#### [Required action]
Copy out the listing that follows, exact in every word, and skip the images.

▶

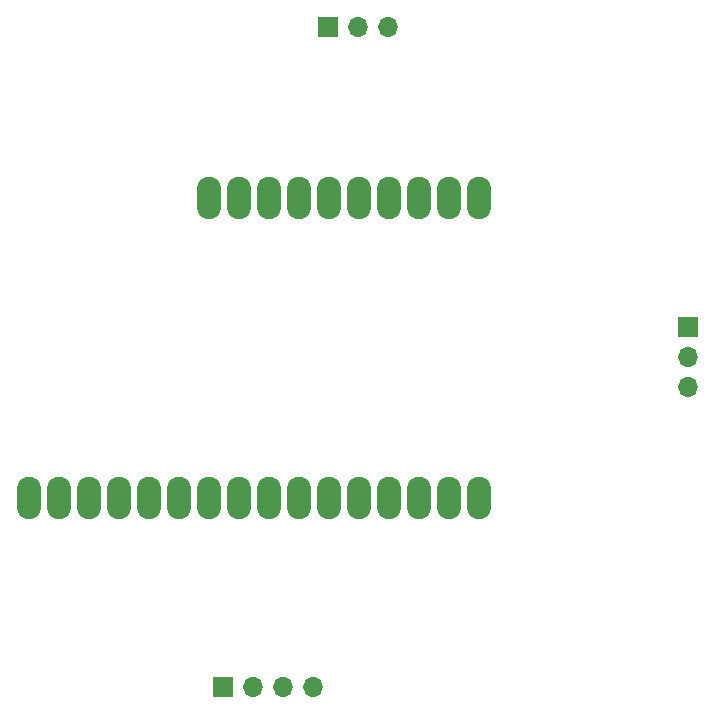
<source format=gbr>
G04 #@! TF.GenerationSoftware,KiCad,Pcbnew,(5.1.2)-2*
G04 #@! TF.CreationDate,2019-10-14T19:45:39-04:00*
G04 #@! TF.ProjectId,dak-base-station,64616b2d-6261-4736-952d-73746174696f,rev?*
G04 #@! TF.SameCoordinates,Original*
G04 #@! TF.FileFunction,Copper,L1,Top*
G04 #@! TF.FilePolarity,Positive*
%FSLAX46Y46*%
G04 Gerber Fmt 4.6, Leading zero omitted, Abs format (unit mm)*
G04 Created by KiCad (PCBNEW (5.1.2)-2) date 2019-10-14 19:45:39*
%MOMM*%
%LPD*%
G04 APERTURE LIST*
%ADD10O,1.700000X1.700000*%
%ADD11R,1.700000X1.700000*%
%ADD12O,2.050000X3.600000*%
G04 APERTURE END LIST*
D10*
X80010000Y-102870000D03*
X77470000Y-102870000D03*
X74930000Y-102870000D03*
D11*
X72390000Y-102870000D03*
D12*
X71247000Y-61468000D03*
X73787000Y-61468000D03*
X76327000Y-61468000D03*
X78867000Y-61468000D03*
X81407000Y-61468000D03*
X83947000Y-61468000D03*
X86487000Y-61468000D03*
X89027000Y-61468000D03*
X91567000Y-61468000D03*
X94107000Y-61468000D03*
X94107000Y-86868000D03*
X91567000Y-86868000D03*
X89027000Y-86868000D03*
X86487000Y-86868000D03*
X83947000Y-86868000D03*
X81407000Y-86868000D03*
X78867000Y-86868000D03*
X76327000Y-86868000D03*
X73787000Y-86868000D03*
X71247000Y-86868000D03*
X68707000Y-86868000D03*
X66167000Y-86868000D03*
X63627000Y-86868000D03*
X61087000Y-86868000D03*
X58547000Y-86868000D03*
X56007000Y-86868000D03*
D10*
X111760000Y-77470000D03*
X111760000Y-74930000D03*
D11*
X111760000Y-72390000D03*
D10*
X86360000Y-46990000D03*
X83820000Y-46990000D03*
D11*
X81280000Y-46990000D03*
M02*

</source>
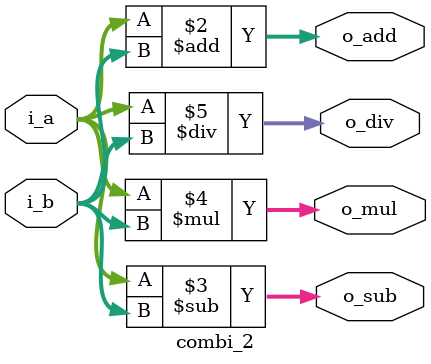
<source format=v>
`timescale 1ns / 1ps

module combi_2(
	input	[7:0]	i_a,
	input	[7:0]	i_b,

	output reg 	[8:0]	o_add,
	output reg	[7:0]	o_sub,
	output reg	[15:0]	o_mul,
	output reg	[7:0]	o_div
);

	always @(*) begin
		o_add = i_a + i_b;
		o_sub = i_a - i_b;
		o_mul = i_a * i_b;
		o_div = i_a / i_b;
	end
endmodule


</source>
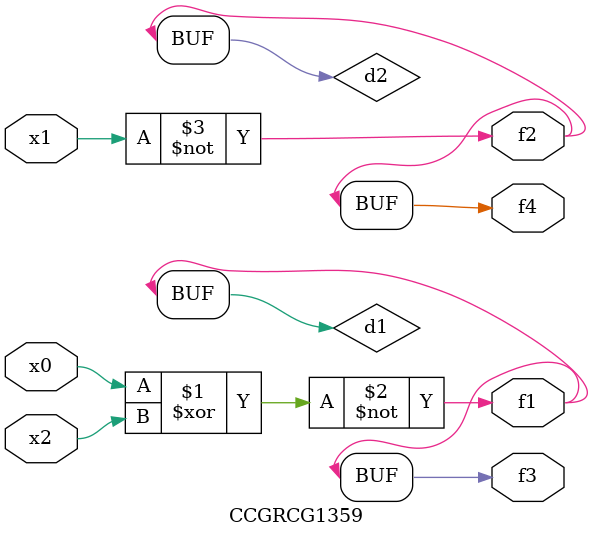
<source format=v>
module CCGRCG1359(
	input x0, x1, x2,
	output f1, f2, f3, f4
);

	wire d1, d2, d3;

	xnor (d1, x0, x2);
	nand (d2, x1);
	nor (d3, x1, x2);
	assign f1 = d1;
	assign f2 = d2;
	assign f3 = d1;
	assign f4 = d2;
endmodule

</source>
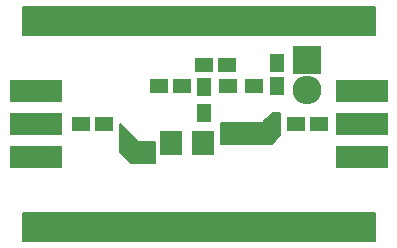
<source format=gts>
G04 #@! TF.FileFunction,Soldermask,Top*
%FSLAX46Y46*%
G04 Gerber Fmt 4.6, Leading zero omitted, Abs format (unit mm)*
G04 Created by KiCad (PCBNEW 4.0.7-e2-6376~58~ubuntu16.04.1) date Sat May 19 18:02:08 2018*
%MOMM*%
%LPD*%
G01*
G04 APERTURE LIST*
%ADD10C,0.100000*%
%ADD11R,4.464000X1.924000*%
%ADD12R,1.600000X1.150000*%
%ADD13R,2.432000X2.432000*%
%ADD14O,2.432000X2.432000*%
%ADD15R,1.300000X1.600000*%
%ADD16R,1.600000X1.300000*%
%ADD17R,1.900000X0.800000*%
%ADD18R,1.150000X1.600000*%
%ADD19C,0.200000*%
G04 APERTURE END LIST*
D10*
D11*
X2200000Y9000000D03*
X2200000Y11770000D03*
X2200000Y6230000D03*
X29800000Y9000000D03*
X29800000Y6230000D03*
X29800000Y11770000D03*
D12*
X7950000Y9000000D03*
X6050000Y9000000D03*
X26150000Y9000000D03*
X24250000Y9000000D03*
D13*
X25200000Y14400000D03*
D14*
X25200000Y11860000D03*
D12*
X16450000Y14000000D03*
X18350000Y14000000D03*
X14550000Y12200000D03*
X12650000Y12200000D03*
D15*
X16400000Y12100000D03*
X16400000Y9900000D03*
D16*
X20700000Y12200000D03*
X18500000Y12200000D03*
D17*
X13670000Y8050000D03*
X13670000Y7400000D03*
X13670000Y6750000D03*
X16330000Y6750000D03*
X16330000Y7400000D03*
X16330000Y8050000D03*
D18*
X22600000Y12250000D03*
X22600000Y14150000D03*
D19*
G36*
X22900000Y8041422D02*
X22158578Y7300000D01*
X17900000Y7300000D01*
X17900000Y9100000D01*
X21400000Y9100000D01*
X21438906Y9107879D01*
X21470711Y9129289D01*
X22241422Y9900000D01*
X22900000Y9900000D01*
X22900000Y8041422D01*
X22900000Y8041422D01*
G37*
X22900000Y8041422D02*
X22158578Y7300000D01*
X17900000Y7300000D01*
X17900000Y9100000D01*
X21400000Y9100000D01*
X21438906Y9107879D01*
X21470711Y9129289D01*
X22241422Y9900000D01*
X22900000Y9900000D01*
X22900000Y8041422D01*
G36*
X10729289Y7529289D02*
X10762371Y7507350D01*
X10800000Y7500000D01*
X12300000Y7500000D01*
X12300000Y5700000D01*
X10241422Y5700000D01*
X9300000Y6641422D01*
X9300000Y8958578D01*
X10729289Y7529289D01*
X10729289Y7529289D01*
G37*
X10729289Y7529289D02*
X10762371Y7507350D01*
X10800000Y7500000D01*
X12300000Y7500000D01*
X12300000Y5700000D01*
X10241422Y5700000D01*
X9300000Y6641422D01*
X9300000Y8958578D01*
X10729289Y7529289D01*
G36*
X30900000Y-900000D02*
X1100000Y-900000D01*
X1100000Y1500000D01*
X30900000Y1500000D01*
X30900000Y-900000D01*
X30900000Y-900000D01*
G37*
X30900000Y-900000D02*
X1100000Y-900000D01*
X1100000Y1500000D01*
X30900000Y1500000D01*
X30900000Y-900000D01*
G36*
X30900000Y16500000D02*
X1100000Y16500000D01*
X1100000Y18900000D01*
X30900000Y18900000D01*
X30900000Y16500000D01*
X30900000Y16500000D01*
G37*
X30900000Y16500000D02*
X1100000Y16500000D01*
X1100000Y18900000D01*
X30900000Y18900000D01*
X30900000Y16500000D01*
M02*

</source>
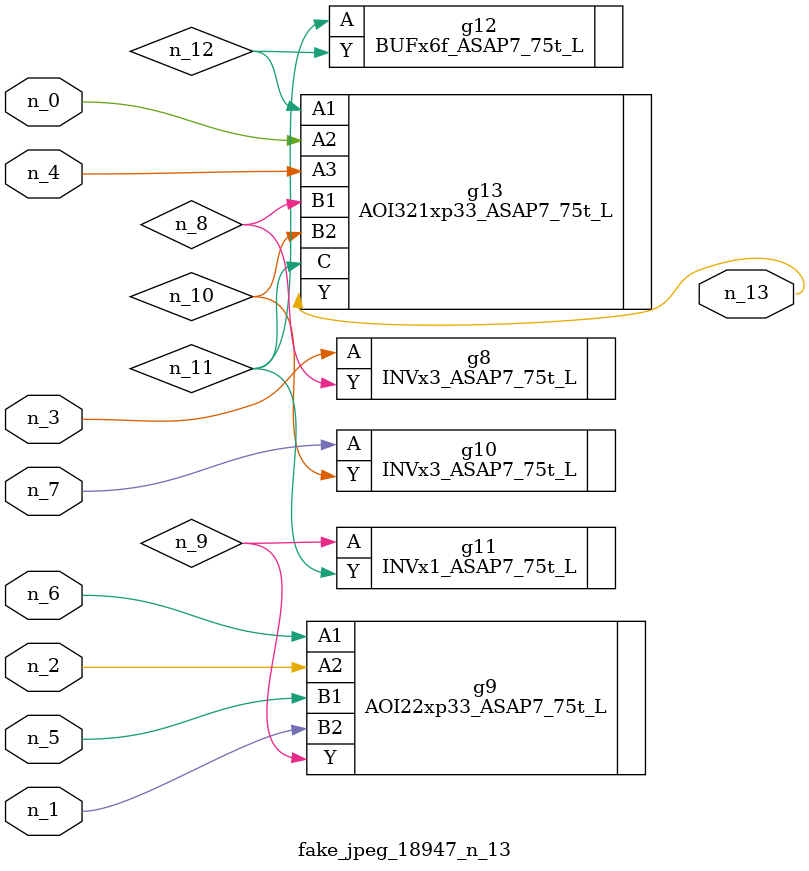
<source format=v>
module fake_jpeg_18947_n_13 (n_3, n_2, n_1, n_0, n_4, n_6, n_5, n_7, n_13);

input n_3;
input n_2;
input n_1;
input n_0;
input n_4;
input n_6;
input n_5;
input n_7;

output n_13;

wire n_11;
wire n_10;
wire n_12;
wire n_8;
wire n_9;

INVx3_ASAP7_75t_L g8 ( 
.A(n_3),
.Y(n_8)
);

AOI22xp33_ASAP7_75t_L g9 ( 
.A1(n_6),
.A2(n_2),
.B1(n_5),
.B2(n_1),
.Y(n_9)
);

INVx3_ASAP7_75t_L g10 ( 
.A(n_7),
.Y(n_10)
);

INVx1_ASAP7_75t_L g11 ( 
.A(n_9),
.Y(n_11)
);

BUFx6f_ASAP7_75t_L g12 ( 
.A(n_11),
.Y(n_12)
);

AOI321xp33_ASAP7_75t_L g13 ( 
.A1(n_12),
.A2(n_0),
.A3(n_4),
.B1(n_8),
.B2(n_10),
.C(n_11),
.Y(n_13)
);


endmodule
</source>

◀

#### [Your solution]
<source format=gbr>
G04 #@! TF.GenerationSoftware,KiCad,Pcbnew,(5.1.2)-2*
G04 #@! TF.CreationDate,2019-10-14T19:45:39-04:00*
G04 #@! TF.ProjectId,dak-base-station,64616b2d-6261-4736-952d-73746174696f,rev?*
G04 #@! TF.SameCoordinates,Original*
G04 #@! TF.FileFunction,Copper,L1,Top*
G04 #@! TF.FilePolarity,Positive*
%FSLAX46Y46*%
G04 Gerber Fmt 4.6, Leading zero omitted, Abs format (unit mm)*
G04 Created by KiCad (PCBNEW (5.1.2)-2) date 2019-10-14 19:45:39*
%MOMM*%
%LPD*%
G04 APERTURE LIST*
%ADD10O,1.700000X1.700000*%
%ADD11R,1.700000X1.700000*%
%ADD12O,2.050000X3.600000*%
G04 APERTURE END LIST*
D10*
X80010000Y-102870000D03*
X77470000Y-102870000D03*
X74930000Y-102870000D03*
D11*
X72390000Y-102870000D03*
D12*
X71247000Y-61468000D03*
X73787000Y-61468000D03*
X76327000Y-61468000D03*
X78867000Y-61468000D03*
X81407000Y-61468000D03*
X83947000Y-61468000D03*
X86487000Y-61468000D03*
X89027000Y-61468000D03*
X91567000Y-61468000D03*
X94107000Y-61468000D03*
X94107000Y-86868000D03*
X91567000Y-86868000D03*
X89027000Y-86868000D03*
X86487000Y-86868000D03*
X83947000Y-86868000D03*
X81407000Y-86868000D03*
X78867000Y-86868000D03*
X76327000Y-86868000D03*
X73787000Y-86868000D03*
X71247000Y-86868000D03*
X68707000Y-86868000D03*
X66167000Y-86868000D03*
X63627000Y-86868000D03*
X61087000Y-86868000D03*
X58547000Y-86868000D03*
X56007000Y-86868000D03*
D10*
X111760000Y-77470000D03*
X111760000Y-74930000D03*
D11*
X111760000Y-72390000D03*
D10*
X86360000Y-46990000D03*
X83820000Y-46990000D03*
D11*
X81280000Y-46990000D03*
M02*

</source>
<source format=v>
`timescale 1ns / 1ps

module combi_2(
	input	[7:0]	i_a,
	input	[7:0]	i_b,

	output reg 	[8:0]	o_add,
	output reg	[7:0]	o_sub,
	output reg	[15:0]	o_mul,
	output reg	[7:0]	o_div
);

	always @(*) begin
		o_add = i_a + i_b;
		o_sub = i_a - i_b;
		o_mul = i_a * i_b;
		o_div = i_a / i_b;
	end
endmodule


</source>
<source format=v>
module CCGRCG1359(
	input x0, x1, x2,
	output f1, f2, f3, f4
);

	wire d1, d2, d3;

	xnor (d1, x0, x2);
	nand (d2, x1);
	nor (d3, x1, x2);
	assign f1 = d1;
	assign f2 = d2;
	assign f3 = d1;
	assign f4 = d2;
endmodule

</source>
<source format=gts>
G04 #@! TF.FileFunction,Soldermask,Top*
%FSLAX46Y46*%
G04 Gerber Fmt 4.6, Leading zero omitted, Abs format (unit mm)*
G04 Created by KiCad (PCBNEW 4.0.7-e2-6376~58~ubuntu16.04.1) date Sat May 19 18:02:08 2018*
%MOMM*%
%LPD*%
G01*
G04 APERTURE LIST*
%ADD10C,0.100000*%
%ADD11R,4.464000X1.924000*%
%ADD12R,1.600000X1.150000*%
%ADD13R,2.432000X2.432000*%
%ADD14O,2.432000X2.432000*%
%ADD15R,1.300000X1.600000*%
%ADD16R,1.600000X1.300000*%
%ADD17R,1.900000X0.800000*%
%ADD18R,1.150000X1.600000*%
%ADD19C,0.200000*%
G04 APERTURE END LIST*
D10*
D11*
X2200000Y9000000D03*
X2200000Y11770000D03*
X2200000Y6230000D03*
X29800000Y9000000D03*
X29800000Y6230000D03*
X29800000Y11770000D03*
D12*
X7950000Y9000000D03*
X6050000Y9000000D03*
X26150000Y9000000D03*
X24250000Y9000000D03*
D13*
X25200000Y14400000D03*
D14*
X25200000Y11860000D03*
D12*
X16450000Y14000000D03*
X18350000Y14000000D03*
X14550000Y12200000D03*
X12650000Y12200000D03*
D15*
X16400000Y12100000D03*
X16400000Y9900000D03*
D16*
X20700000Y12200000D03*
X18500000Y12200000D03*
D17*
X13670000Y8050000D03*
X13670000Y7400000D03*
X13670000Y6750000D03*
X16330000Y6750000D03*
X16330000Y7400000D03*
X16330000Y8050000D03*
D18*
X22600000Y12250000D03*
X22600000Y14150000D03*
D19*
G36*
X22900000Y8041422D02*
X22158578Y7300000D01*
X17900000Y7300000D01*
X17900000Y9100000D01*
X21400000Y9100000D01*
X21438906Y9107879D01*
X21470711Y9129289D01*
X22241422Y9900000D01*
X22900000Y9900000D01*
X22900000Y8041422D01*
X22900000Y8041422D01*
G37*
X22900000Y8041422D02*
X22158578Y7300000D01*
X17900000Y7300000D01*
X17900000Y9100000D01*
X21400000Y9100000D01*
X21438906Y9107879D01*
X21470711Y9129289D01*
X22241422Y9900000D01*
X22900000Y9900000D01*
X22900000Y8041422D01*
G36*
X10729289Y7529289D02*
X10762371Y7507350D01*
X10800000Y7500000D01*
X12300000Y7500000D01*
X12300000Y5700000D01*
X10241422Y5700000D01*
X9300000Y6641422D01*
X9300000Y8958578D01*
X10729289Y7529289D01*
X10729289Y7529289D01*
G37*
X10729289Y7529289D02*
X10762371Y7507350D01*
X10800000Y7500000D01*
X12300000Y7500000D01*
X12300000Y5700000D01*
X10241422Y5700000D01*
X9300000Y6641422D01*
X9300000Y8958578D01*
X10729289Y7529289D01*
G36*
X30900000Y-900000D02*
X1100000Y-900000D01*
X1100000Y1500000D01*
X30900000Y1500000D01*
X30900000Y-900000D01*
X30900000Y-900000D01*
G37*
X30900000Y-900000D02*
X1100000Y-900000D01*
X1100000Y1500000D01*
X30900000Y1500000D01*
X30900000Y-900000D01*
G36*
X30900000Y16500000D02*
X1100000Y16500000D01*
X1100000Y18900000D01*
X30900000Y18900000D01*
X30900000Y16500000D01*
X30900000Y16500000D01*
G37*
X30900000Y16500000D02*
X1100000Y16500000D01*
X1100000Y18900000D01*
X30900000Y18900000D01*
X30900000Y16500000D01*
M02*

</source>
<source format=v>
module fake_jpeg_18947_n_13 (n_3, n_2, n_1, n_0, n_4, n_6, n_5, n_7, n_13);

input n_3;
input n_2;
input n_1;
input n_0;
input n_4;
input n_6;
input n_5;
input n_7;

output n_13;

wire n_11;
wire n_10;
wire n_12;
wire n_8;
wire n_9;

INVx3_ASAP7_75t_L g8 ( 
.A(n_3),
.Y(n_8)
);

AOI22xp33_ASAP7_75t_L g9 ( 
.A1(n_6),
.A2(n_2),
.B1(n_5),
.B2(n_1),
.Y(n_9)
);

INVx3_ASAP7_75t_L g10 ( 
.A(n_7),
.Y(n_10)
);

INVx1_ASAP7_75t_L g11 ( 
.A(n_9),
.Y(n_11)
);

BUFx6f_ASAP7_75t_L g12 ( 
.A(n_11),
.Y(n_12)
);

AOI321xp33_ASAP7_75t_L g13 ( 
.A1(n_12),
.A2(n_0),
.A3(n_4),
.B1(n_8),
.B2(n_10),
.C(n_11),
.Y(n_13)
);


endmodule
</source>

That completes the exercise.